Malgré son trouble, Jeanie ne put s’empêcher de remarquer intérieurement combien les hommes qui sont le mieux en état de juger du ton et des manières des autres, par leur goût naturel et leur habitude du grand monde, peuvent se laisser abuser par leurs propres préventions. Le duc continua ainsi : « Elle est, je crois, de la malheureuse maison de Winton ; mais ayant été élevée à l’étranger, elle n’a pas eu l’occasion d’apprendre la généalogie de sa famille, à ce qu’il paraît, car c’est de moi qu’elle a appris qu’elle descendait, probablement, des Seyton de Windygoul. J’aurais voulu que vous vissiez avec quelle grâce elle rougissait de son ignorance. À ses manières nobles et élégantes il se mêle une légère teinte de timidité et un reste de cette gaucherie de couvent, si j’ose m’expliquer ainsi, qui la rend tout à fait séduisante. On reconnaît au premier coup d’œil la rose qui a fleuri pure et sans tache dans la chaste enceinte du cloître, monsieur Butler. »

Butler ne manqua pas de saisir l’à-propos, et de s’écrier :

Ut flos in septis secretus nascitur hortis[1],


tandis que sa femme pouvait à peine se persuader que ce fût d’Effie Deans qu’on parlât ainsi, et qu’un aussi bon juge que le duc d’Argyle la dépeignît de cette manière. Si elle eût compris Catulle, elle aurait pensé que le sort de sa sœur donnait un démenti au passage cité.

Cependant elle résolut d’obtenir au moins quelque dédommagement à l’état d’inquiétude où elle se trouvait, en saisissant cette occasion de se procurer tous les renseignements possibles sur sa sœur. Elle se hasarda donc à faire quelques questions sur le mari de la dame que Sa Grâce admirait tant.

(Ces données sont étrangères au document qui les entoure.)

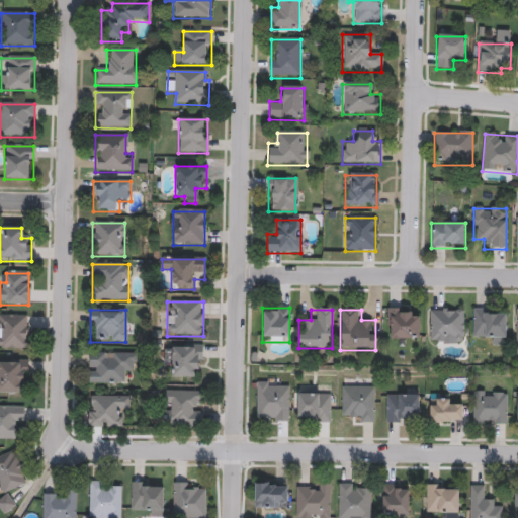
[(418,340),(386,340),(386,310),(409,310),(409,319),(418,319),(418,340)]
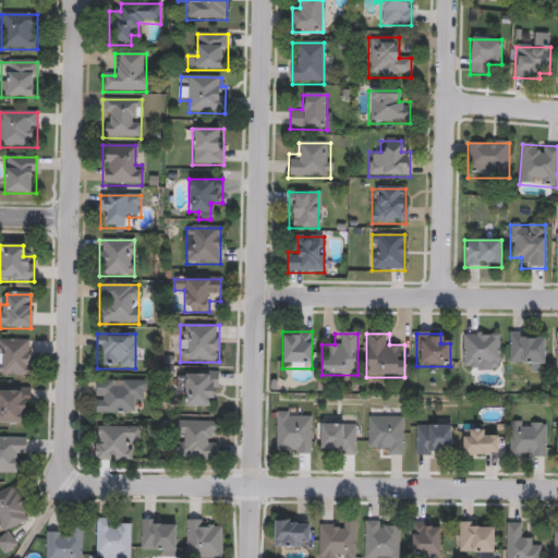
[(498,334),(498,372),(462,372),(462,334),(498,334)]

« Il est très-riche, répondit le duc, d’une famille ancienne, et il a de bonnes manières. Cependant il n’est pas aussi généralement recherché que sa femme… On m’a dit qu’il pouvait être fort agréable… Je ne l’ai jamais vu tel, et je croirais au contraire qu’il est d’un caractère réservé, sombre et capricieux. Il a été fort dissipé dans sa jeunesse, dit-on, et paraît d’une mauvaise santé. Cependant, au total, c’est un assez joli homme, ami intime du lord grand-commissaire de l’Église, mistress Butler. — En ce cas, il est l’ami d’un digne et respectable seigneur, dit Butler. — Paraît-il faire autant de cas de sa femme qu’elle le mérite ? » dit Jeanie à voix basse.

« Qui ? sir George ? On dit qu’il l’aime beaucoup ; mais j’ai remarqué qu’elle paraît trembler quand il fixe ses yeux sur elle, et ce n’est pas un bon signe. Je ne puis vous dire à quel point je suis frappé aujourd’hui de cette ressemblance qui existe entre vous et lady Staunton, dans le regard et surtout dans le son de la voix. On jurerait presque que vous êtes les deux sœurs. »

Jeanie ne fut plus maîtresse de cacher son agitation. Le duc d’Argyle s’en inquiéta beaucoup, et, l’attribuant au souvenir des malheurs de sa famille, il se reprocha intérieurement de les avoir involontairement rappelés à sa mémoire. Il avait trop d’usage pour essayer de s’en excuser ; mais il se hâta de changer de conversation, et de décider quelques points de discussion qui s’étaient élevés entre Duncan Knock et le ministre, avouant que son digne substitut était quelquefois un peu trop obstiné, et un peu trop énergique dans ses mesures.

Butler convint de son mérite en général, mais il dit qu’il prendrait la liberté d’appliquer à ce digne personnage les paroles du poète à Marrucinus Asinius.

Manu
Non belle uteris in joco atque vino[2].

La conversation étant tombée sur les affaires de la paroisse, il ne se passa plus rien qui puisse exciter l’intérêt du lecteur.



  1. Comme la fleur solitaire qui naît dans l’enclos des jardins. a. m.
  2. Dans le vin et le jeu évitez la violence.a. m.